--- BEGIN Record list ---
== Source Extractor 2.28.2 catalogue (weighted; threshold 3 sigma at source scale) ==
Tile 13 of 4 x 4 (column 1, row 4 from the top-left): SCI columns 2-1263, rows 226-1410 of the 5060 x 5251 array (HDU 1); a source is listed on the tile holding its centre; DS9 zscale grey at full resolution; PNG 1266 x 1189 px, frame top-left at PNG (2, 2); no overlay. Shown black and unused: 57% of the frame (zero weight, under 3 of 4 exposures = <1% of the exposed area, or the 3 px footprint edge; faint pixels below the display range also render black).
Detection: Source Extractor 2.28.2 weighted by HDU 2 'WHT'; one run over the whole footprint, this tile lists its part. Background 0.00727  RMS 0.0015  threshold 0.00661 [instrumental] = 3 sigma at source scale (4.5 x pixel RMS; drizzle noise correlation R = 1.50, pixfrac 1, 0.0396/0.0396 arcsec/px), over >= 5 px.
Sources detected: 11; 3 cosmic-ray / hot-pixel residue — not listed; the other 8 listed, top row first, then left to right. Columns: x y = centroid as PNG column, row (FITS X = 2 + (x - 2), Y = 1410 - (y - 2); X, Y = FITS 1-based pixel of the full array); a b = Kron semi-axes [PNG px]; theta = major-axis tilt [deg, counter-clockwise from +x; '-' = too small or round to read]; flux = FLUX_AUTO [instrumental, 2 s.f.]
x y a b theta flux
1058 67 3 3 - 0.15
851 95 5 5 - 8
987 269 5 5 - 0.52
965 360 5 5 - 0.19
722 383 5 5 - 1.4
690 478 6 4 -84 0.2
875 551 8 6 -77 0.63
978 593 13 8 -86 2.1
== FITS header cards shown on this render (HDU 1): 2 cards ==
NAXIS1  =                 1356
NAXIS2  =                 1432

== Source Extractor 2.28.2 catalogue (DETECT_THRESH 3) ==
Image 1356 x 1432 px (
--- END Record list ---
**Problem description**
Lay out every line of the items above as a JSON list of strings, one string per line, and leave out the blank lines.

**Full solution**
[
  "== Source Extractor 2.28.2 catalogue (weighted; threshold 3 sigma at source scale) ==",
  "Tile 13 of 4 x 4 (column 1, row 4 from the top-left): SCI columns 2-1263, rows 226-1410 of the 5060 x 5251 array (HDU 1); a source is listed on the tile holding its centre; DS9 zscale grey at full resolution; PNG 1266 x 1189 px, frame top-left at PNG (2, 2); no overlay. Shown black and unused: 57% of the frame (zero weight, under 3 of 4 exposures = <1% of the exposed area, or the 3 px footprint edge; faint pixels below the display range also render black).",
  "Detection: Source Extractor 2.28.2 weighted by HDU 2 'WHT'; one run over the whole footprint, this tile lists its part. Background 0.00727  RMS 0.0015  threshold 0.00661 [instrumental] = 3 sigma at source scale (4.5 x pixel RMS; drizzle noise correlation R = 1.50, pixfrac 1, 0.0396/0.0396 arcsec/px), over >= 5 px.",
  "Sources detected: 11; 3 cosmic-ray / hot-pixel residue — not listed; the other 8 listed, top row first, then left to right. Columns: x y = centroid as PNG column, row (FITS X = 2 + (x - 2), Y = 1410 - (y - 2); X, Y = FITS 1-based pixel of the full array); a b = Kron semi-axes [PNG px]; theta = major-axis tilt [deg, counter-clockwise from +x; '-' = too small or round to read]; flux = FLUX_AUTO [instrumental, 2 s.f.]",
  "x y a b theta flux",
  "1058 67 3 3 - 0.15",
  "851 95 5 5 - 8",
  "987 269 5 5 - 0.52",
  "965 360 5 5 - 0.19",
  "722 383 5 5 - 1.4",
  "690 478 6 4 -84 0.2",
  "875 551 8 6 -77 0.63",
  "978 593 13 8 -86 2.1",
  "== FITS header cards shown on this render (HDU 1): 2 cards ==",
  "NAXIS1  =                 1356",
  "NAXIS2  =                 1432",
  "== Source Extractor 2.28.2 catalogue (DETECT_THRESH 3) ==",
  "Image 1356 x 1432 px ("
]